Not to focus on the miniscule when there are clearly bigger issues, but local media please get your neighborhoods right: Sixth Avenue and Watts is not in SoHo, the boundaries of which are West Broadway, Canal, Houston and Lafayette. Neither is the Trump SoHo. (Source: nyc.gov)
Waitttttt. I don’t live in Soho?! What is the area just west of Soho called then?
Sorry for all the people I’ve slightly misinformed over the past 12 hours thanks to reblogs. Yes, the area west of West Broadway is not considered Soho. I call it “those nice blocks of Sullivan and Thompson.” Unless it’s west of 6th Ave., which is even more not-Soho. On some maps I had seen that section grouped with the far West Village and the old taxi maps even lumped that area in with Tribeca, which makes no sense, since Tribeca means “triangle below Canal.” You have to admit, Sullivan, Thompson and MacDougal don’t feel much like the cobblestones and cast iron buildings of Wooster, Mercer, Greene, etc.
On the other end, a newer map extends Soho one block further east from Crosby to Lafayette.
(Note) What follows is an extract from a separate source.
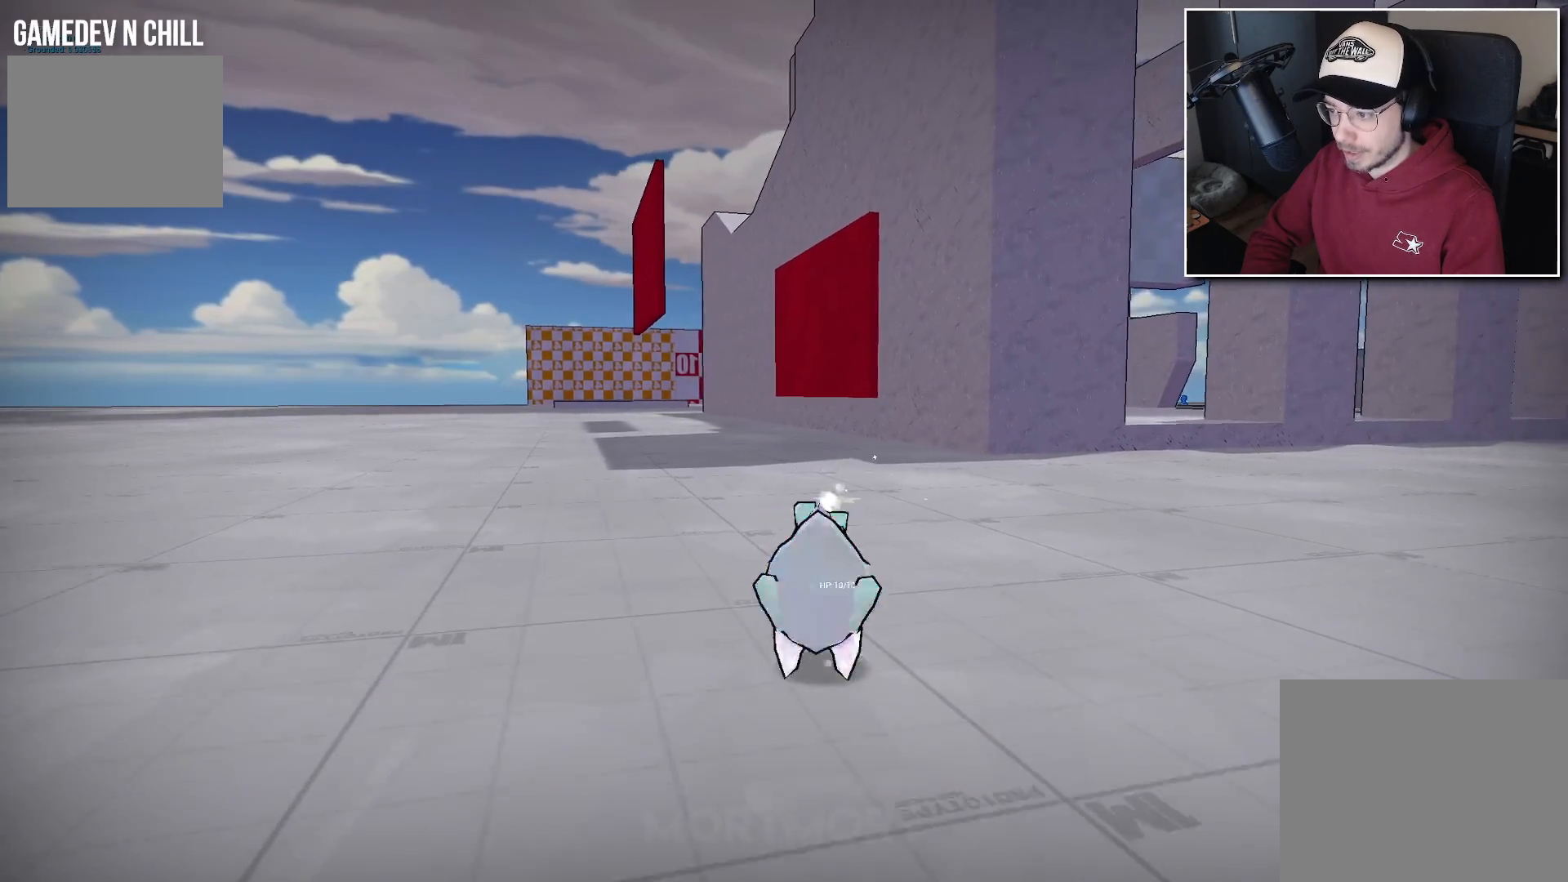
{"buttons": [], "left_stick": "right", "right_stick": "center", "events": [[417, "left_stick", "right"]]}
The east side of Lafayette is Nolita (north of Kenmare; south of that it’s Little Italy proper) and, three blocks further east (at Bowery) it becomes the Lower East Side.
Next up: why the East Village is not part of “the Village” and they don’t even connect.
I think SoHo should extend to sixth now - there’s really nothing else to call, say, Thompson and Prince. I am pleased to see I made the cut for “the real” SoHo though.
Can’t sleep. Catching up on old Tumblr. Re: Sullivan, Thompson and MacDougal, one could make a pretty solid case that those streets were (and are?) considered to belong to Greenwich Village, in spirit and style. That said, 6th Ave seems to be a commonly accepted demarcation line for Soho.
The broad borders of Little Italy and Nolita are for the most part easy to agree on. But sometimes, depending on who you are talking to or what you are reading, the borders of the Lower East Side are considered to encompass both neighborhoods (as Carnegie Hill or Yorkville fall within the UES) and extend west to Lafayette Street. Our paper of record sees it that way too (sometimes.) For example, in this 2009 article about Gold Bar on Broome Street in Little Italy, the New York Times refers to it as that “tiny Lower East Side lounge.”